The remaining functions $A(\mathbf{\eta}) \in \mathbb{R}$ and $h(\mathbf{x}) \in \mathbb{R}$ are not too important for our purposes other than to just make sure that $f(\mathbf{x} \mid \mathbf{\eta})$ is a valid PDF (the former can be thought of as a normalization constant). There is a lot more to the exponential family. Feel free to read the Wikipedia page and these advanced notes I found for a much more thorough discussion.

discriminant analysis for exponential family data distributions

Having established all background requisite knowledge, we are ready to understand how we can generalize LDA to data with class-conditional distributions in the exponential family. With a slight abuse of terminology³, let us call this new procedure we are outlining as exponential family discriminant analysis (EFDA).

Extracted data entries:
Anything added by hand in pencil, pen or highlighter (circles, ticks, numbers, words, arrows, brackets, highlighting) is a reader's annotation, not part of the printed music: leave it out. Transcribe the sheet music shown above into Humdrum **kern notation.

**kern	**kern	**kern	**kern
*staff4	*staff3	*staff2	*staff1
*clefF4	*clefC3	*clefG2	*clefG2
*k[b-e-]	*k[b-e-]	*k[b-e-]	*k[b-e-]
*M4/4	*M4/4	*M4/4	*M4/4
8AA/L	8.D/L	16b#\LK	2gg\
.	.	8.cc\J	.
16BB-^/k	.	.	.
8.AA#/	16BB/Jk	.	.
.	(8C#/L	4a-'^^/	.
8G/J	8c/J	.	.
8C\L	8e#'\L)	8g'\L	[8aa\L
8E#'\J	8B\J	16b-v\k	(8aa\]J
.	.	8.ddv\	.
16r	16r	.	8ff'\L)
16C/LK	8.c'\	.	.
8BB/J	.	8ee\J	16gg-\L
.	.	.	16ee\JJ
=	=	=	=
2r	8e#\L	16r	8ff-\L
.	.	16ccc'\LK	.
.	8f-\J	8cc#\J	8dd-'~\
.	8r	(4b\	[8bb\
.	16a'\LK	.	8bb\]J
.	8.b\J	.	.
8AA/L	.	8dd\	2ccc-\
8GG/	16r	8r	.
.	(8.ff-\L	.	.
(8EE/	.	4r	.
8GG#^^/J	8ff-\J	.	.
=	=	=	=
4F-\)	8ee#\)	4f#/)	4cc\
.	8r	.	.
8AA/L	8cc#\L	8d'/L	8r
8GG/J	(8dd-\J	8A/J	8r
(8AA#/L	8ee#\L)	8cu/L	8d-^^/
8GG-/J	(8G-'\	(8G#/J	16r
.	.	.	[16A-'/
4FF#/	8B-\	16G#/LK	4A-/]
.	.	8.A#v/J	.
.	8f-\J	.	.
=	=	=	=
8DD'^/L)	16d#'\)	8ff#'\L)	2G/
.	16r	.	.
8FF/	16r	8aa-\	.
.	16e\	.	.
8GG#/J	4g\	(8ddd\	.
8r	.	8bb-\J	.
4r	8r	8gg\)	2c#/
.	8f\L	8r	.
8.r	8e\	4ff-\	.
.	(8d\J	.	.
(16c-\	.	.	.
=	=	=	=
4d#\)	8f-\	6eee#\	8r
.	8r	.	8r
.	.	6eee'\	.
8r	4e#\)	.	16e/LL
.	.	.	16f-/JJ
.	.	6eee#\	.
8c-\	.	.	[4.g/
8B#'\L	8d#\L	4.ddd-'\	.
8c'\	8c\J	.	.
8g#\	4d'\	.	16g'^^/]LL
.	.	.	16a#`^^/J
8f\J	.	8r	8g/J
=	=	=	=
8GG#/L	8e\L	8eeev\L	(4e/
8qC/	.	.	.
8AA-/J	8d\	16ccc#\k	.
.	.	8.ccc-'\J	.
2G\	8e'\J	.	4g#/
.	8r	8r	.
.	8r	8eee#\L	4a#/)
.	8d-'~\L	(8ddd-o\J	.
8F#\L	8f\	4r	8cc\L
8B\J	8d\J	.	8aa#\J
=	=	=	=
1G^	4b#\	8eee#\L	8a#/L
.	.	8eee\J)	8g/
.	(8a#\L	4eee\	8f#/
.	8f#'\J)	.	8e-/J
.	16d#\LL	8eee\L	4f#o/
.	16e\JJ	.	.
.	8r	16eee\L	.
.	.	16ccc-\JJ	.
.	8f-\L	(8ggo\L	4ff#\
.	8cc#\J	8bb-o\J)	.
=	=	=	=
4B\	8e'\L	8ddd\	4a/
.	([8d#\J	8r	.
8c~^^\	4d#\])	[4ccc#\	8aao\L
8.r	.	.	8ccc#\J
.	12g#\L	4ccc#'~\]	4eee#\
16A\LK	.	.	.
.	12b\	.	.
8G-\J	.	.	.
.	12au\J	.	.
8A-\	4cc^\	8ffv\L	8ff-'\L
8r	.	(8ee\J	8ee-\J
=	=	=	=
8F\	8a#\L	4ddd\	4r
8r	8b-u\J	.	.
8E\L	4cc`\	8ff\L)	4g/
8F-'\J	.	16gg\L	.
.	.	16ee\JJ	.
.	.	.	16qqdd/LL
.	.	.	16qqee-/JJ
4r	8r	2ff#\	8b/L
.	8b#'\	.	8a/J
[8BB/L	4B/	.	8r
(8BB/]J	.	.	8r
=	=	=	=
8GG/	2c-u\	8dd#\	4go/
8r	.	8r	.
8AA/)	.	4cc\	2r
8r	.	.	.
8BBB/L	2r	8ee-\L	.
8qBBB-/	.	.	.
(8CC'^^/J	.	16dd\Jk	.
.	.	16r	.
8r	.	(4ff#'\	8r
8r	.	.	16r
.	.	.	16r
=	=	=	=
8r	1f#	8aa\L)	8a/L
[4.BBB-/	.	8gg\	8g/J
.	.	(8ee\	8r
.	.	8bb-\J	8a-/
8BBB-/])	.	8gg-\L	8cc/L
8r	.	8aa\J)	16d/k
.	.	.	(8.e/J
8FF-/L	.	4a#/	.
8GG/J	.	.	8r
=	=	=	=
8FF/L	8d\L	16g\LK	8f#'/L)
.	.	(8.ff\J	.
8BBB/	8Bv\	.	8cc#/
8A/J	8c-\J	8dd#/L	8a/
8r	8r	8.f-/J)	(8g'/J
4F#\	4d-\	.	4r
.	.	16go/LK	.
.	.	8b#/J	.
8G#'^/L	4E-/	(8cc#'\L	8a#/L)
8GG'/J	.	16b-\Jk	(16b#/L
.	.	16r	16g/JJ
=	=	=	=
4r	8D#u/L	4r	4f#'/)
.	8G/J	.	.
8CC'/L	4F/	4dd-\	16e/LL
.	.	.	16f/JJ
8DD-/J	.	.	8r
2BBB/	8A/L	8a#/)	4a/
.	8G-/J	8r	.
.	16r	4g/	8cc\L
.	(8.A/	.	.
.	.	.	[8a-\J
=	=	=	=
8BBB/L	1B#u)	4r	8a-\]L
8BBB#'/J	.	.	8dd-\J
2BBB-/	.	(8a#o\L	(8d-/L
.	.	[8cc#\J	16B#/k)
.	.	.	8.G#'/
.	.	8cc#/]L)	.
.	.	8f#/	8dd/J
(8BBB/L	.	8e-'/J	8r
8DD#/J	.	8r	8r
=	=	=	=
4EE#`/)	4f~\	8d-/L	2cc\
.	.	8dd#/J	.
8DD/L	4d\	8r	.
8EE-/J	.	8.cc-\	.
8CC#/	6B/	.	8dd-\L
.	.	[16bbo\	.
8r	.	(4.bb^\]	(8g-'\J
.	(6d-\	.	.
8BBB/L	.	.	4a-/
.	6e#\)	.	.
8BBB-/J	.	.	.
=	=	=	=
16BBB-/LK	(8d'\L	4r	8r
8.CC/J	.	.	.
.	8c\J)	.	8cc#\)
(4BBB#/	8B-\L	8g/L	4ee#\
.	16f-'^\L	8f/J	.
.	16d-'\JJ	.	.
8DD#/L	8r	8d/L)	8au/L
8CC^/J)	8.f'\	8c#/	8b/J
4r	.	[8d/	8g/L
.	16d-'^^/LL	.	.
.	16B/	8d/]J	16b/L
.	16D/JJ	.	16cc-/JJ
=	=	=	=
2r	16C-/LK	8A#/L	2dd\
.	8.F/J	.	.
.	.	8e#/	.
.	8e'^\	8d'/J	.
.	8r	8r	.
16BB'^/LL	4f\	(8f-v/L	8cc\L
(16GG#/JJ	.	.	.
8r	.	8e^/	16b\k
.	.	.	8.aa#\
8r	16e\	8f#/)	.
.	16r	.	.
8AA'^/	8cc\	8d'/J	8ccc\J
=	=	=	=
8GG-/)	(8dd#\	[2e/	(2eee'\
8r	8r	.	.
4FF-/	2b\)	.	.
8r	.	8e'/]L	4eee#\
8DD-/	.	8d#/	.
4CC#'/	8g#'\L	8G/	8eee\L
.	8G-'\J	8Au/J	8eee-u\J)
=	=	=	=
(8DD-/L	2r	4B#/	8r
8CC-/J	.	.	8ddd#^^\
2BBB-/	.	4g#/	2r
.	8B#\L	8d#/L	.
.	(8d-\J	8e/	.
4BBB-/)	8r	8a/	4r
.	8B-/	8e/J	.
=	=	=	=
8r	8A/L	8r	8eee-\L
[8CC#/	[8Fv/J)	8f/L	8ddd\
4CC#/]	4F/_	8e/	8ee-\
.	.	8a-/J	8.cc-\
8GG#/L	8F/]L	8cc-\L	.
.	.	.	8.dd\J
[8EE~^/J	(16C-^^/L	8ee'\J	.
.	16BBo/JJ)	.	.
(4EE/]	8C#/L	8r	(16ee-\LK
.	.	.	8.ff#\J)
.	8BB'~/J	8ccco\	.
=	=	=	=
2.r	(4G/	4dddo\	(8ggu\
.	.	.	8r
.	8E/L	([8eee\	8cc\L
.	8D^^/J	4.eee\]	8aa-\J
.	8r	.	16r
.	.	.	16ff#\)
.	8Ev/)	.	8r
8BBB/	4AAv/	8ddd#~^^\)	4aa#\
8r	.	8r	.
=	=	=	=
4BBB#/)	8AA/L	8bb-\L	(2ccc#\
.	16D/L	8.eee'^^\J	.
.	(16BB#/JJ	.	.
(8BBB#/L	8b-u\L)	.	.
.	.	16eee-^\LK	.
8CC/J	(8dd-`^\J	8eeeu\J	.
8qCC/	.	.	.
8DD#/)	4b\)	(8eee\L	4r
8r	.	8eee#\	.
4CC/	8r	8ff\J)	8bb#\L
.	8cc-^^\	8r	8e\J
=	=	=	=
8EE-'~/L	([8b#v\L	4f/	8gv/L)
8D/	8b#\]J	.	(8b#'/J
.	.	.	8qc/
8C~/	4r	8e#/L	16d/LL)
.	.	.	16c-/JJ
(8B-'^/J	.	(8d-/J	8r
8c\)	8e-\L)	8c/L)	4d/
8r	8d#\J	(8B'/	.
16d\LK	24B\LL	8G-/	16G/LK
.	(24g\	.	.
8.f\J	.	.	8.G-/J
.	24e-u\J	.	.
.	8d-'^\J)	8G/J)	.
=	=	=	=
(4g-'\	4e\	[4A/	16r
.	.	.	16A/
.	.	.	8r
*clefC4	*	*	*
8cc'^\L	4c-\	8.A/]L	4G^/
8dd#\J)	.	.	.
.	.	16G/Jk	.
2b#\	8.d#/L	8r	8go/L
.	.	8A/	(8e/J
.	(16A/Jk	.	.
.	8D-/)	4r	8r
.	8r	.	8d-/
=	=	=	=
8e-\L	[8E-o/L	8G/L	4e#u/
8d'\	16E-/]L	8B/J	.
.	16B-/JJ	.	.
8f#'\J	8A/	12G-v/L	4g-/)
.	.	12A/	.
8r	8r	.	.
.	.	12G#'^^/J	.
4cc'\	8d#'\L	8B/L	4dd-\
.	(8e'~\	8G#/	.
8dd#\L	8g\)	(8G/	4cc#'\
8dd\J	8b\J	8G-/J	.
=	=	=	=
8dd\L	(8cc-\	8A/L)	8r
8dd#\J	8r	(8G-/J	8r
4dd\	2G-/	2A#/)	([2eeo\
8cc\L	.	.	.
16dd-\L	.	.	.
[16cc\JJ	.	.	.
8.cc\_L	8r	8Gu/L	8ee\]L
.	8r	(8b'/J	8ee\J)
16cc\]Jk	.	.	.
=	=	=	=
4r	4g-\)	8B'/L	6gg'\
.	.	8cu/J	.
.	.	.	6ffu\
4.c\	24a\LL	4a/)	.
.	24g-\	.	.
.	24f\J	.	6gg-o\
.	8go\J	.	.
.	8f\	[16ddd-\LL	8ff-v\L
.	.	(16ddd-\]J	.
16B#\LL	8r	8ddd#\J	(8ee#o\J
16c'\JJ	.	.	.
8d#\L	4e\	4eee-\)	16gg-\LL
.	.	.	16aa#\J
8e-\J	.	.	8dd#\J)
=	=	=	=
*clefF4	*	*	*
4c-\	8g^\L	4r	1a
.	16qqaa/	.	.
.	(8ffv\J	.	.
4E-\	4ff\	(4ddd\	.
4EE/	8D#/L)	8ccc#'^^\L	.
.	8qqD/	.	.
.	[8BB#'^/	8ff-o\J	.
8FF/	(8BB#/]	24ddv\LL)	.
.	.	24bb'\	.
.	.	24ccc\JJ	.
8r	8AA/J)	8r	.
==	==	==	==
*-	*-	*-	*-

_What this exercise asks_
1 - Can you extract the portion of the exponential family passage that begins at the words "The remaining functions" and stops after "more thorough discussion."?
2 - Which rows contain the string "kern"? Pick out each one and copy it.

_Set of answers_
1 -
The remaining functions $A(\mathbf{\eta}) \in \mathbb{R}$ and $h(\mathbf{x}) \in \mathbb{R}$ are not too important for our purposes other than to just make sure that $f(\mathbf{x} \mid \mathbf{\eta})$ is a valid PDF (the former can be thought of as a normalization constant). There is a lot more to the exponential family. Feel free to read the Wikipedia page and these advanced notes I found for a much more thorough discussion.

2 -
Anything added by hand in pencil, pen or highlighter (circles, ticks, numbers, words, arrows, brackets, highlighting) is a reader's annotation, not part of the printed music: leave it out. Transcribe the sheet music shown above into Humdrum **kern notation.
**kern	**kern	**kern	**kern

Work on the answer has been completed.